━━ Page excerpt ━━
A limitation subjecting the property to a permanent right of first refusal in a particular person at a price determined under a formula is a permanent nonlapse restriction. Limitations imposed by registration requirements of State or Federal security laws or similar laws imposed with respect to sales or other dispositions of stock or securities are not nonlapse restrictions. An obligation to resell or to offer to sell property transferred in connection with the performance of services to a specific person or persons at its fair market value at the time of such sale is not a nonlapse restriction. See § 1.83-5(c) for examples of nonlapse restrictions.

(i) Lapse restriction. For purposes of section 83 and the regulations thereunder, the term “lapse restriction” means a restriction other than a nonlapse restriction as defined in paragraph (h) of this section, and includes (but is not limited to) a restriction that carries a substantial risk of forfeiture.
━━━
━━ Entries ━━
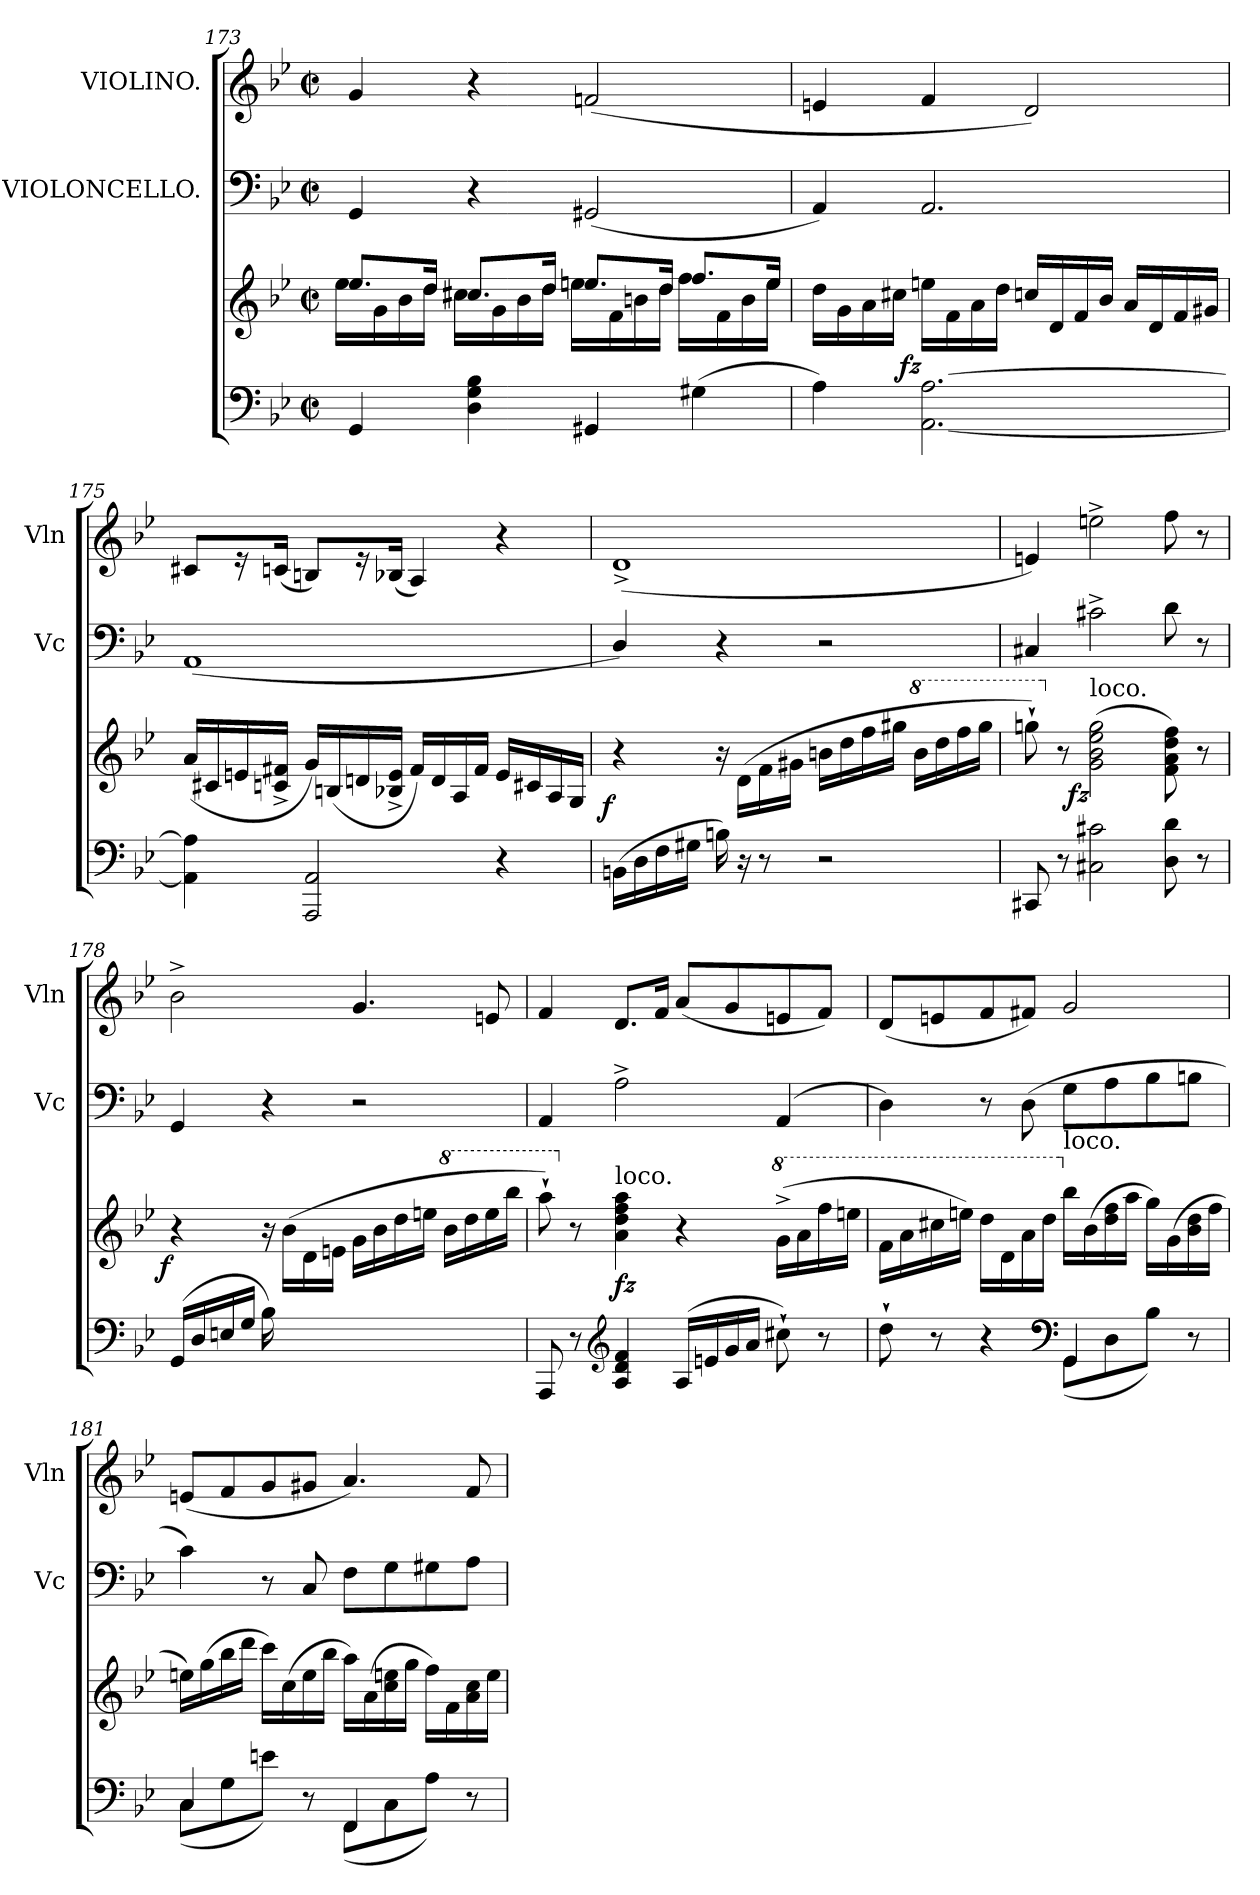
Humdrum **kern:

**kern	**kern	**dynam	**kern	**kern
*part3	*part3	*part3	*part2	*part1
*staff4	*staff3	*staff3/4	*staff2	*staff1
*	*	*	*I"VIOLONCELLO.	*I"VIOLINO.
*	*	*	*I'Vc	*I'Vln
*clefF4	*clefG2	*	*clefF4	*clefG2
*k[b-e-]	*k[b-e-]	*	*k[b-e-]	*k[b-e-]
*g:	*g:	*	*g:	*g:
*M2/2	*M2/2	*	*M2/2	*M2/2
*met(c|)	*met(c|)	*	*met(c|)	*met(c|)
=173	=173	=173	=173	=173
*	*^	*	*	*
4GG/	8.ee-L	16ee-LL	.	4GG	4g
.	.	16g	.	.	.
.	.	16b-	.	.	.
.	16ddJk	16ddJJ	.	.	.
4B- 4G 4D	8.cc#XL	16cc#XLL	.	4r	4r
.	.	16g	.	.	.
.	.	16b-	.	.	.
.	16ddJk	16ddJJ	.	.	.
4GG#X	8.eenL	16eenLL	.	(<2GG#X	(<2fn
.	.	16f	.	.	.
.	.	16bn	.	.	.
.	16ddJk	16ddJJ	.	.	.
(>4G#X	8.ffL	16ffLL	.	.	.
.	.	16f	.	.	.
.	.	16b	.	.	.
.	16eeJk	16eeJJ	.	.	.
*	*v	*v	*	*	*
=174	=174	=174	=174	=174
4A)	16ddLL	.	4AA)	4en
.	16g	.	.	.
.	16a	.	.	.
.	16cc#XJJ	.	.	.
!	!	!LO:DY:rj	!	!
[2.A [2.AA	16eenLL	fz	2.AA	4f
.	16f	.	.	.
.	16a	.	.	.
.	16ddJJ	.	.	.
.	16ccnLL	.	.	2d)
.	16d	.	.	.
.	16f	.	.	.
.	16b-JJ	.	.	.
.	16aLL	.	.	.
.	16d	.	.	.
.	16f	.	.	.
.	16g#XJJ	.	.	.
=175	=175	=175	=175	=175
4A] 4AA]	(<16aLL	.	(<1AA	8c#XL
.	16c#X	.	.	.
.	16en	.	.	16re
.	16f#X^> 16cn^>JJ	.	.	(<16cnJk
2AA 2AAA	16gLL)	.	.	8BnL)
.	(<16Bn	.	.	.
.	16dn	.	.	16re
.	16e^> 16B-X^>JJ	.	.	(<16B-XJk
.	16f#LL)	.	.	4A)
.	16d	.	.	.
.	16A	.	.	.
.	16f#JJ	.	.	.
4r	16eLL	.	.	4r
.	16c#X	.	.	.
.	16A/	.	.	.
.	16G/JJ	.	.	.
=176	=176	=176	=176	=176
!	!	!LO:DY:rj	!	!
(>16BBnLL	4r	f	4D/)	(<1d^<
16D	.	.	.	.
16F	.	.	.	.
16G#XJJ	.	.	.	.
16Bn)	16r	.	4r	.
16r	(>16d\LL	.	.	.
8r	16f	.	.	.
.	16g#XJJ	.	.	.
2r	16bnLL	.	2r	.
.	16dd	.	.	.
.	16ff	.	.	.
.	16gg#XJJ	.	.	.
*	*8va	*	*	*
.	16bbLL	.	.	.
.	16ddd	.	.	.
.	16fff	.	.	.
.	16ggg#JJ	.	.	.
=177	=177	=177	=177	=177
8CC#X	8gggn`>)	.	4C#X	4en)
*	*X8va	*	*	*
8r	8r	.	.	.
!	!LO:TX:a:t=loco.	!	!	!
!	!	!LO:DY:rj	!	!
2c#X 2C#X	(>2gg 2ee- 2b- 2g	fz	2c#X^<	2een^<
8d 8D	8ff 8dd 8a 8f)	.	8d	8ff
8r	8r	.	8r	8r
=178	=178	=178	=178	=178
!	!	!LO:DY:rj	!	!
(>16GGLL	4r	f	4GG	2b-^>
16D	.	.	.	.
16En	.	.	.	.
16GJJ	.	.	.	.
16B-)	16r	.	4r	.
16ryy	(>16b-\LL	.	.	.
8ryy	16d	.	.	.
.	16enJJ	.	.	.
2ryy	16gLL	.	2r	4.g
.	16b-	.	.	.
.	16dd	.	.	.
.	16eenJJ	.	.	.
*	*8va	*	*	*
.	16bb-LL	.	.	.
.	16ddd	.	.	.
.	16eee	.	.	8en
.	16bbb-JJ	.	.	.
=179	=179	=179	=179	=179
8AAA	8aaa`>)	.	4AA	4f
*	*X8va	*	*	*
8r	8r	.	.	.
*clefG2	*	*	*	*
!	!LO:TX:a:t=loco.	!	!	!
4f 4d 4A	4aa 4ff 4dd 4a	fz	2A^<	8.dL
.	.	.	.	16fJk
(<16ALL	4r	.	.	(<8aL
16en	.	.	.	.
16g	.	.	.	8g
16aJJ	.	.	.	.
*	*8va	*	*	*
8cc#X`)	(>16gg^<LL	.	(<4AA	8en
.	16aa	.	.	.
8r	16fff	.	.	8fJ)
.	16eeenJJ	.	.	.
=180	=180	=180	=180	=180
*^	*	*	*	*
8dd`>\	2ryy	16ffLL	.	4D)	(<8dL
.	.	16aa	.	.	.
8r	.	16ccc#X	.	.	8en
.	.	16eeenJJ)	.	.	.
4r	.	16ddd\LL	.	8r	8f
.	.	16dd	.	.	.
.	.	16aa	.	(>8D	8f#XJ)
.	.	16dddJJ	.	.	.
*clefF4	*	*	*	*	*
*	*	*X8va	*	*	*
!	!	!LO:TX:a:t=loco.	!	!	!
4GG	(>8GGL	16bb-LL	.	8GL	2g
.	.	(>16b-	.	.	.
.	8D	16ff 16dd	.	8A	.
.	.	16aaJJ	.	.	.
4ryy	8B-J)	16ggLL)	.	8B-	.
.	.	(16g	.	.	.
.	8r	16dd 16b-	.	8BnJ	.
.	.	16ffJJ	.	.	.
=181	=181	=181	=181	=181	=181
4C	(>8CL	16eenLL)	.	4c)	(<8enL
.	.	(>16gg	.	.	.
.	8G	16bb-	.	.	8f
.	.	16dddJJ	.	.	.
4ryy	8enJ)	16cccLL)	.	8r	8g
.	.	(>16cc	.	.	.
.	8r	16ee	.	8C	8g#XJ
.	.	16bb-JJ	.	.	.
4FF	(>8FFL	16aaLL)	.	8FL	4.a)
.	.	(>16a	.	.	.
.	8C	16een 16cc	.	8G	.
.	.	16ggJJ	.	.	.
4ryy	8AJ)	16ffLL)	.	8G#X	.
.	.	16f	.	.	.
.	8r	16cc 16a	.	8AJ	8f
.	.	16eeJJ	.	.	.
*v	*v	*	*	*	*
=	=	=	=	=
*-	*-	*-	*-	*-
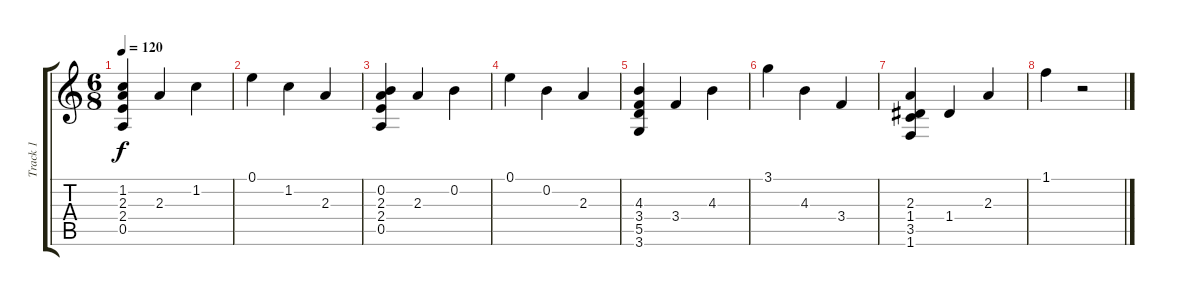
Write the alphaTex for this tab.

\track ("Track 1" "Track 1") {instrument electricguitarjazz}
\staff {score tabs}
\tuning (E4 B3 G3 D3 A2 E2) {hide}
\ts (6 8)
\tempo 120
\clef g2
\ks c
(1.2 2.3 2.4 0.5).4{dy f} 2.3.4 1.2.4 |
0.1.4 1.2.4 2.3.4 |
(0.2 2.3 2.4 0.5).4 2.3.4 0.2.4 |
0.1.4 0.2.4 2.3.4 |
(4.3 3.4 5.5 3.6).4 3.4.4 4.3.4 |
3.1.4 4.3.4 3.4.4 |
(2.3 1.4 3.5 1.6).4 1.4.4 2.3.4 |
1.1.4 r.2
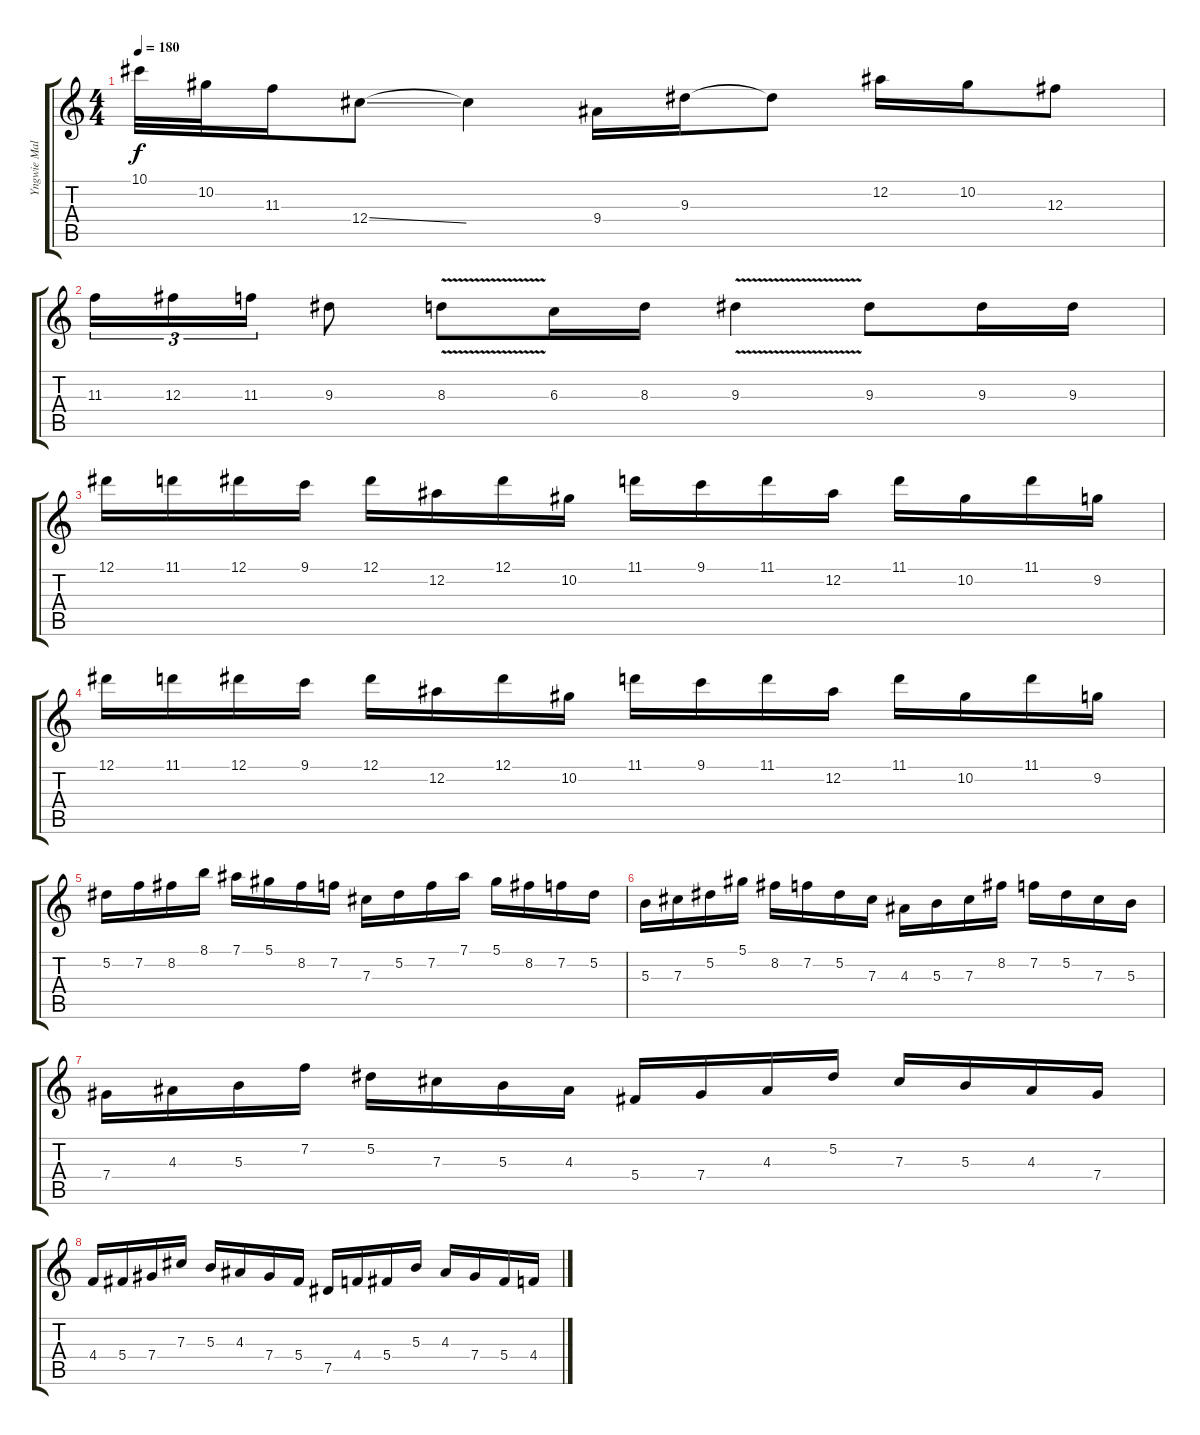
\track ("Yngwie Malmsteen" "Yngwie Mal") {instrument acousticguitarnylon}
\staff {score tabs}
\tuning (Eb4 Bb3 Gb3 Db3 Ab2 Eb2) {hide}
\ts (4 4)
\tempo 180
\clef g2
\ks c
10.1.32{dy f} 10.2.32 11.3.16 12.4{ss}.8 12.4{t}.4 9.4.16 9.3.16 9.3{t}.8 12.2.16 10.2.16 12.3.8 |
11.3.16{tu (3 2)} 12.3.16{tu (3 2)} 11.3.16{tu (3 2)} 9.3.8 8.3{v}.8 6.3.16 8.3.16 9.3{v}.4 9.3.8 9.3.16 9.3.16 |
12.1.16 11.1.16 12.1.16 9.1.16 12.1.16 12.2.16 12.1.16 10.2.16 11.1.16 9.1.16 11.1.16 12.2.16 11.1.16 10.2.16 11.1.16 9.2.16 |
12.1.16 11.1.16 12.1.16 9.1.16 12.1.16 12.2.16 12.1.16 10.2.16 11.1.16 9.1.16 11.1.16 12.2.16 11.1.16 10.2.16 11.1.16 9.2.16 |
5.2.16 7.2.16 8.2.16 8.1.16 7.1.16 5.1.16 8.2.16 7.2.16 7.3.16 5.2.16 7.2.16 7.1.16 5.1.16 8.2.16 7.2.16 5.2.16 |
5.3.16 7.3.16 5.2.16 5.1.16 8.2.16 7.2.16 5.2.16 7.3.16 4.3.16 5.3.16 7.3.16 8.2.16 7.2.16 5.2.16 7.3.16 5.3.16 |
7.4.16 4.3.16 5.3.16 7.2.16 5.2.16 7.3.16 5.3.16 4.3.16 5.4.16 7.4.16 4.3.16 5.2.16 7.3.16 5.3.16 4.3.16 7.4.16 |
4.4.16 5.4.16 7.4.16 7.3.16 5.3.16 4.3.16 7.4.16 5.4.16 7.5.16 4.4.16 5.4.16 5.3.16 4.3.16 7.4.16 5.4.16 4.4.16
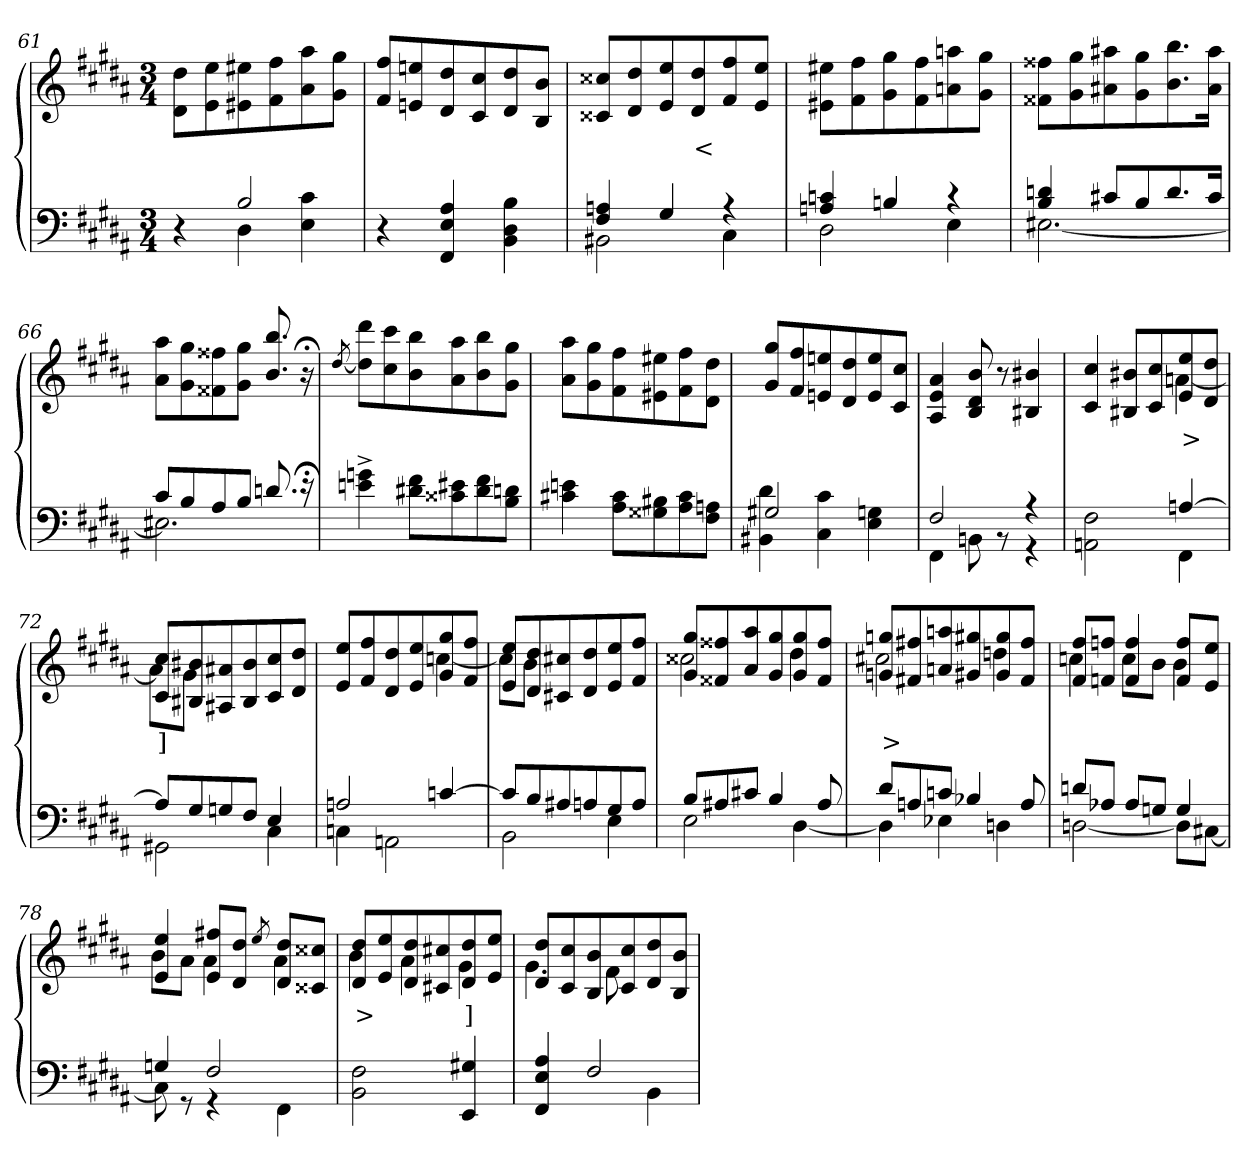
━━━
● Tasks and exercises:
1. In the regulation excerpt, which section is given for examples of nonlapse restrictions?
2. Decide whether each statement agrees with the regulation excerpt, answering yes or no and quoting the words that settle it: (a) Limits set by State or Federal securities registration requirements count as nonlapse restrictions. (b) A lapse restriction can include one that carries a substantial risk of forfeiture. (c) An obligation to resell property to a specific person at its fair market value at the time of sale is a nonlapse restriction.
The listing is separate material, apart from the regulation excerpt.

● Answers for this exercise:
1. § 1.83-5(c)

2.
(a) No: "Limitations imposed by registration requirements of State or Federal security laws or similar laws imposed with respect to sales or other dispositions of stock or securities are not nonlapse restrictions."
(b) Yes: "includes (but is not limited to) a restriction that carries a substantial risk of forfeiture."
(c) No: "An obligation to resell or to offer to sell property transferred in connection with the performance of services to a specific person or persons at its fair market value at the time of such sale is not a nonlapse restriction."